### [What is required]
The answer is the data repeated in full, with no pictures included.

### [Exercise data]
++++++

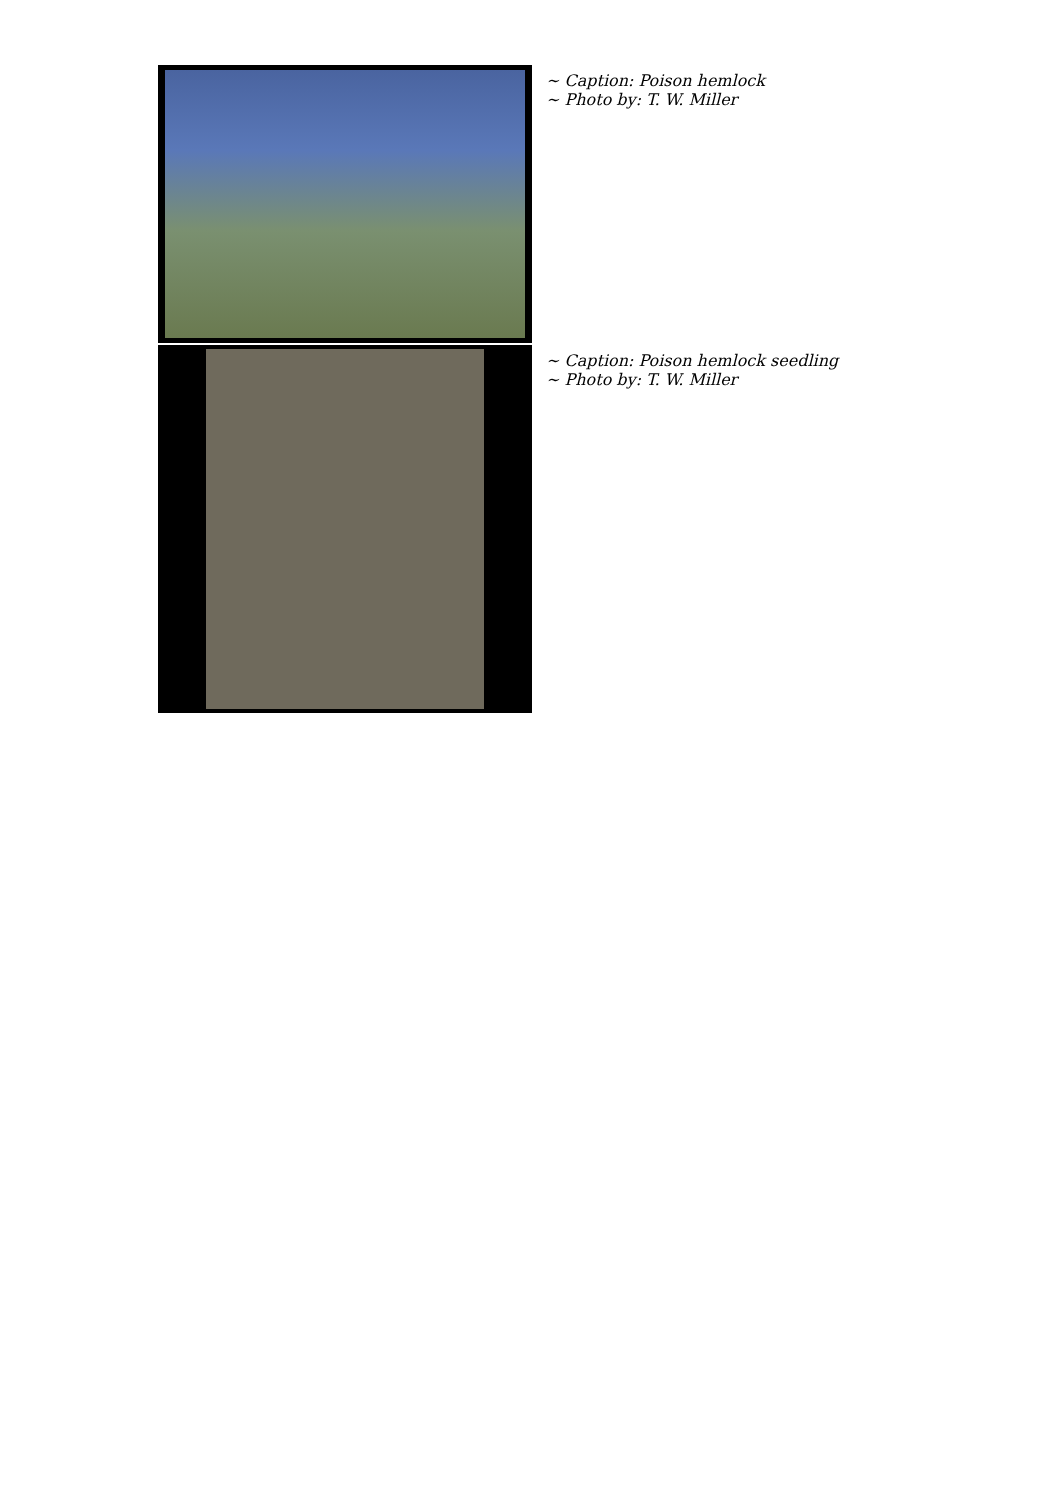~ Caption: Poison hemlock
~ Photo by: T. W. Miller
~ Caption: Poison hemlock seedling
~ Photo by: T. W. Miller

++++++

### [Reply]
~ Caption: Poison hemlock
~ Photo by: T. W. Miller
~ Caption: Poison hemlock seedling
~ Photo by: T. W. Miller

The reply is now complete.